- WHAT YOU NEED TO DO -
Would you return each record that follows word for word, without its pictures?

Stored items from a collection:
::::::

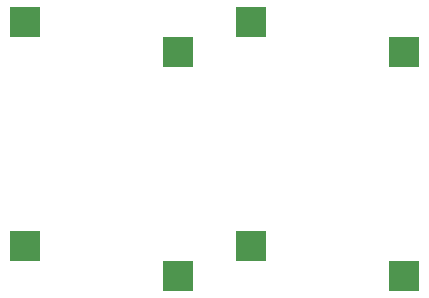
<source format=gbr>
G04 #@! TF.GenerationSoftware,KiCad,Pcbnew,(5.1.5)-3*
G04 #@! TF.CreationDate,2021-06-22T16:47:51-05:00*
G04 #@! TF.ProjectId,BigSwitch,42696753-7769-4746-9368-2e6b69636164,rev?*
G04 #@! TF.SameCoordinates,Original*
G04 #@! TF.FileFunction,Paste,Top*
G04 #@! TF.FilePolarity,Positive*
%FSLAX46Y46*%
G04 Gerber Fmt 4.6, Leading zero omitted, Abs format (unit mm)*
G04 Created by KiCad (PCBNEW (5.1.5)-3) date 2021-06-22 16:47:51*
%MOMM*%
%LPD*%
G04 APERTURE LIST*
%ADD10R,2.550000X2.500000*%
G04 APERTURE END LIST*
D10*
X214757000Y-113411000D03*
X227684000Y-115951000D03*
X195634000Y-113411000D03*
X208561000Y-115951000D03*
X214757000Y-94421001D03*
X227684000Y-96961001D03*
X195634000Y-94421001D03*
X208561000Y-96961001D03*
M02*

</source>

::::::

- ANSWER SPACE -
<source format=gbr>
G04 #@! TF.GenerationSoftware,KiCad,Pcbnew,(5.1.5)-3*
G04 #@! TF.CreationDate,2021-06-22T16:47:51-05:00*
G04 #@! TF.ProjectId,BigSwitch,42696753-7769-4746-9368-2e6b69636164,rev?*
G04 #@! TF.SameCoordinates,Original*
G04 #@! TF.FileFunction,Paste,Top*
G04 #@! TF.FilePolarity,Positive*
%FSLAX46Y46*%
G04 Gerber Fmt 4.6, Leading zero omitted, Abs format (unit mm)*
G04 Created by KiCad (PCBNEW (5.1.5)-3) date 2021-06-22 16:47:51*
%MOMM*%
%LPD*%
G04 APERTURE LIST*
%ADD10R,2.550000X2.500000*%
G04 APERTURE END LIST*
D10*
X214757000Y-113411000D03*
X227684000Y-115951000D03*
X195634000Y-113411000D03*
X208561000Y-115951000D03*
X214757000Y-94421001D03*
X227684000Y-96961001D03*
X195634000Y-94421001D03*
X208561000Y-96961001D03*
M02*

</source>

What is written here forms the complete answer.